Since August 2021, Afghan women and girls have been grappling with increasingly restrictive decrees limiting their participation in all aspects of social, economic, and political life. These have confined millions of women to their home, restricting their important contributions to society.

Their already dire situation has been compounded in recent months by humanitarian crises. First, devastating earthquakes rocked western Afghanistan in October 2023. Then, since November 2023, hundreds of thousands of Afghans have been forced to return after a decree by the Government of Pakistan on undocumented migrants went into effect. According to International Organization for Migration (IOM) data, an estimated 80 per cent of those affected are women and children.

A young Afghan girl waits for her family to receive assistance at the Spin Boldak border crossing. Photo: IOM/Mohammad Osman Azizi.

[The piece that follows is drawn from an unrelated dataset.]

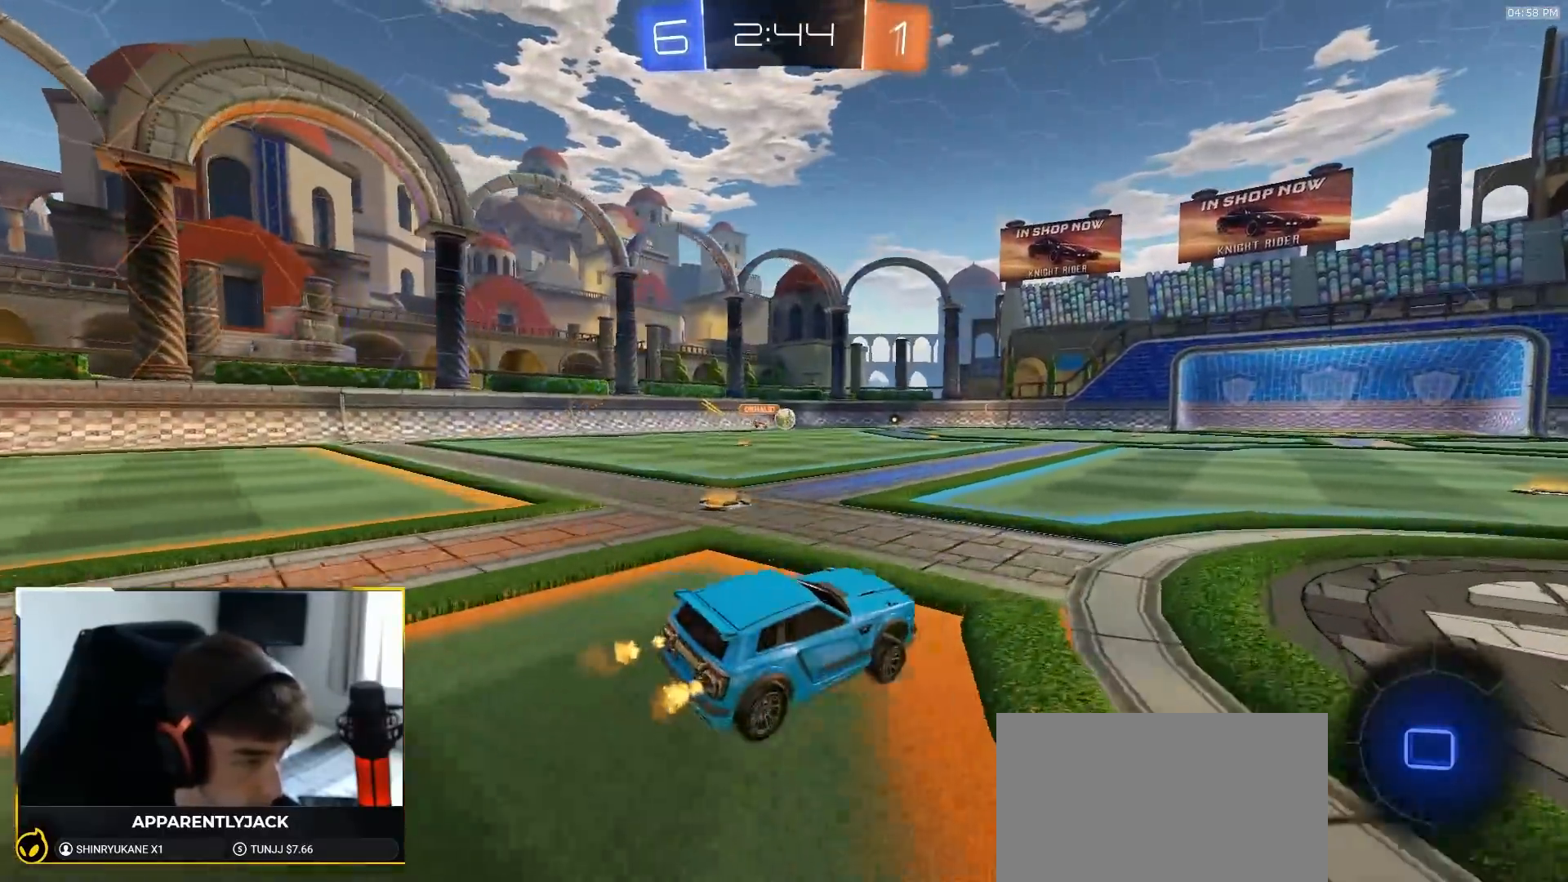
{"dt_ms": 500, "buttons": ["R1", "R2"], "left_stick": "down", "right_stick": "center"}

To showcase the myriad struggles and resilience of Afghan women, IOM and UN Women are organizing two joint photo exhibitions, at the United Nations Office in Geneva from 8 to 22 March and at United Nations Headquarters in New York from 11 to 22 March 2024, during the first week of the 68th session of the Commission on the Status of Women, an annual global meeting of Member States, gender equality champions, and experts.

This photo essay includes a selection of the anonymized photographs* and stories from this exhibition. The names and other details of women and girls featured have been changed for their protection.

Afghan families arrive from Pakistan with their belongings at the Spin Boldak border crossing in Kandahar. Photo: IOM/Mohammad Osman Azizi.

Many Afghans who left shortly after August 2021 fled to neighbouring countries, such as Pakistan. However, in recent months, the conditions for Afghans living in Pakistan have become increasingly difficult, forcing many to return to an unknown fate back home in Afghanistan.

Habiba is one of them.

A 51-year-old Afghan woman who lost her husband in a suicide attack. She has no other family members and now lives with a neighbour. Photo: UN Women/Sayed Habib Bidell.

“I lived in Pakistan for two years”, says Habiba. “We faced lots of problems there. We couldn’t take one step out of the house to go to the bazaar. Because we didn’t have any documents or visas, my children couldn’t go to school in Pakistan. 

“We packed all our stuff, we prayed, and it was late at night when we left the house. Due to the rush of cars and people, we spent all night at the border. We spent a cold night because we didn’t have enough warm clothing. Then, in the early morning, we started the drive back to Afghanistan. …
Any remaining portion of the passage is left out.